Strana la vicenda di Simone Locatelli, uno che da ragazzino non voleva diventare astronauta, ma si accontentava di trasformare in mestiere il suo grande divertimento, ovvero sgambettare per i campi di famiglia. «Voglio aprire un vigneto», spiegò un giorno ai suoi.

Strana la vicenda di Simone Locatelli, uno che da ragazzino non voleva diventare astronauta, ma si accontentava di trasformare in mestiere il suo grande divertimento, ovvero sgambettare per i campi di famiglia.

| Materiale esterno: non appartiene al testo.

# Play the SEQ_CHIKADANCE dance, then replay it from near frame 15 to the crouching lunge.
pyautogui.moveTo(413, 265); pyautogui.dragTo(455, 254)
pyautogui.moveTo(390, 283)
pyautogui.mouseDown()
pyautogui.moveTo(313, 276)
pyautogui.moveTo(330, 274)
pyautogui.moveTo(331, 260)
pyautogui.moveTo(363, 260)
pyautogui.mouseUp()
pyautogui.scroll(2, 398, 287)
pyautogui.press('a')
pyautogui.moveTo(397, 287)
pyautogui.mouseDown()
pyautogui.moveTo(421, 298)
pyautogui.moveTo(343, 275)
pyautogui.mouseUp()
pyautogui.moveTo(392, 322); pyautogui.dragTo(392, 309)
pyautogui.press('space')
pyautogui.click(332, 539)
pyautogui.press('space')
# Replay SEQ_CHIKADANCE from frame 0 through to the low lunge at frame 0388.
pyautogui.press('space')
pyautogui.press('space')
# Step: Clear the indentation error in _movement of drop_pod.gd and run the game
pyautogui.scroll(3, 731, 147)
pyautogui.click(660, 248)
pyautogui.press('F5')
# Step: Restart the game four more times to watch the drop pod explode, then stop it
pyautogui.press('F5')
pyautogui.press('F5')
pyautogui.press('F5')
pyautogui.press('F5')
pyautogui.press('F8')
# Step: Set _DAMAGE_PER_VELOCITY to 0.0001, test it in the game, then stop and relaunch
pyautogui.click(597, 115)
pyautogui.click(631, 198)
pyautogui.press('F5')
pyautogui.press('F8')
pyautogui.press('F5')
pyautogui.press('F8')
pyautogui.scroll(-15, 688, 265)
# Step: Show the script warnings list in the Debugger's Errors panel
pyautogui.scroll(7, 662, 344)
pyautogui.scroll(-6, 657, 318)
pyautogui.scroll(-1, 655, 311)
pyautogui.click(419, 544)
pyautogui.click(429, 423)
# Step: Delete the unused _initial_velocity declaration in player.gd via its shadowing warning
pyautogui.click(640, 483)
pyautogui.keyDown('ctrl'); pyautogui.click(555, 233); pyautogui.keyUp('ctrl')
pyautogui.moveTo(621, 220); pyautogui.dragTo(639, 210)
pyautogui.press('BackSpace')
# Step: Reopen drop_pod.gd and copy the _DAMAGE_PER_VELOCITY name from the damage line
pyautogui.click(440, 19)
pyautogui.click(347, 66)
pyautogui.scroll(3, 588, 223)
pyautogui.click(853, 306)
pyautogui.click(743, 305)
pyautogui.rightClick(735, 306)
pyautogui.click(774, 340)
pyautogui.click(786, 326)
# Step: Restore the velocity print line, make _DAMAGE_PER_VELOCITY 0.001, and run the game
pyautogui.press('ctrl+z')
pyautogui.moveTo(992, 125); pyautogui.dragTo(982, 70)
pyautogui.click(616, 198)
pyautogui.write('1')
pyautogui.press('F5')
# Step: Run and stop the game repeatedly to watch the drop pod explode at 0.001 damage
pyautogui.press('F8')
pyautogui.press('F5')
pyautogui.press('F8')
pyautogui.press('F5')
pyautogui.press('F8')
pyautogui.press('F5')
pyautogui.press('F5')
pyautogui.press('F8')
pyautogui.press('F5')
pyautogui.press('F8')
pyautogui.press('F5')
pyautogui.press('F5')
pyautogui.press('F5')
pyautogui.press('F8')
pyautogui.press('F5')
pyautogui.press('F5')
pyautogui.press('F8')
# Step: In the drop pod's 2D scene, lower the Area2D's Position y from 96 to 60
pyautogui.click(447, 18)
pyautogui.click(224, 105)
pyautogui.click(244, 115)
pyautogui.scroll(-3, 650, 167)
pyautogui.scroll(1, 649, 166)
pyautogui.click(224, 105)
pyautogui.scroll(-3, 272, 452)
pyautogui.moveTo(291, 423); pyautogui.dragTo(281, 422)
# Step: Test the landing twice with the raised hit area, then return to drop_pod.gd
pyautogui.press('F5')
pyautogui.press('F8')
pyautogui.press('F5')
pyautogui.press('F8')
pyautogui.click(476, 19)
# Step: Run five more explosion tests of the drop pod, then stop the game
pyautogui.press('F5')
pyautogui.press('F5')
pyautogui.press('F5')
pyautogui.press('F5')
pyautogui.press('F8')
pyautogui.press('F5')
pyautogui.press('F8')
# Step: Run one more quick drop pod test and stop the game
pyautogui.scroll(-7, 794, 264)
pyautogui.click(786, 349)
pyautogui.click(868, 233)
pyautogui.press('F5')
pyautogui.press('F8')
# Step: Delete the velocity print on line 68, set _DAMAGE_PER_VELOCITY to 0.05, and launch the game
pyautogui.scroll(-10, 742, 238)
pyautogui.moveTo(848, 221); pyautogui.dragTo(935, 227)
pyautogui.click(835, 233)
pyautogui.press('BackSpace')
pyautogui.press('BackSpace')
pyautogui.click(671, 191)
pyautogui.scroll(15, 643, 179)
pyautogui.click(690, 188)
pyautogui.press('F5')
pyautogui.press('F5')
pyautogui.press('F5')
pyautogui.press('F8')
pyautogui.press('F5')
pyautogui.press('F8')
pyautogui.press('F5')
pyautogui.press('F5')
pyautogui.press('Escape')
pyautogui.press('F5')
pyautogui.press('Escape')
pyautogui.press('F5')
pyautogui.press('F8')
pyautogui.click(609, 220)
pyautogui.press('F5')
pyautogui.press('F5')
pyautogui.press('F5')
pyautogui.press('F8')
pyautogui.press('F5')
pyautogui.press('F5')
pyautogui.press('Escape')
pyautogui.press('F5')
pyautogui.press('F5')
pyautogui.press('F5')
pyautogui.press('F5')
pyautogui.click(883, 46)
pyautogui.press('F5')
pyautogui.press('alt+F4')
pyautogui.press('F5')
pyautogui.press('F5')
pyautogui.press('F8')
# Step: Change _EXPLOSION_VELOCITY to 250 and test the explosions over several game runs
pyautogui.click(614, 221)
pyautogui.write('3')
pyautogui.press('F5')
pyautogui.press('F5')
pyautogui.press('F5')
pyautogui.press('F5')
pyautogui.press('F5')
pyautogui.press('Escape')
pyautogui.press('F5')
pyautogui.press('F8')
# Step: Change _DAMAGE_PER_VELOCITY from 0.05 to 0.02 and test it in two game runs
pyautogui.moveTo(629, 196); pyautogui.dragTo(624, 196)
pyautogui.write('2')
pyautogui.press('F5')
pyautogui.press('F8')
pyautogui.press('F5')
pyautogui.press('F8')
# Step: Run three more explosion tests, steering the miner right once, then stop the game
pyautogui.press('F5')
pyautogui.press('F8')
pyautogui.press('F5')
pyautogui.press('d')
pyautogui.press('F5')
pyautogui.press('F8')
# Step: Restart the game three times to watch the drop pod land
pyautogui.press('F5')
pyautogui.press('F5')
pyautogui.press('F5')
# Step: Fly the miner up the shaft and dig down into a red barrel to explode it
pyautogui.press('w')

«Voglio aprire un vigneto», spiegò un giorno ai suoi, mandando di traverso il boccone a papà, che aveva previsto per lui un ruolo al suo fianco, come dirigente di fabbrica.

Ma Simone sembrava troppo piccolo per avere capito davvero cosa vuol fare da grande e, così, i suoi lo orientarono verso l'Itis di Sarnico, assai più adatto al suo futuro già scritto. Il biennio tra onde del lago, informatica e chimica, poi la scelta radicale di seguire la sua vocazione, ripartendo dall'istituto agrario.

Diploma di perito conseguito tre anni dopo e, in parallelo, l'apertura dell'attività, che gli permette di tuffarsi nel mondo del lavoro a diciott'anni, quando la maggior parte dei suoi coetanei è assalita da dubbi amletici di ogni tipo.

Il piccolo campo di famiglia, che un tempo rappresentava un semplice svago, si trasforma in qualcosa di serio, i cinquemila metri quadrati iniziali decuplicano in sei anni, per arrivare ai sei ettari di oggi, con tanti appezzamenti distribuiti per i colli di Chiuduno, che fruttano la produzione di cinque distinti tipi di vino.

Un'attività che funziona, alla faccia della crisi, con una cantina completamente ricostruita in chiave moderna e che ora è aperta al pubblico sette giorni su sette, con l'aggiunta dei blitz nei vari mercati aderenti a campagnamica. Simone Locatelli, la sua scommessa, l'ha vinta, ma non solo: ora è lui a dare lavoro a papà, che nel mentre è finito in mobilità in seguito alla chiusura dell'industria.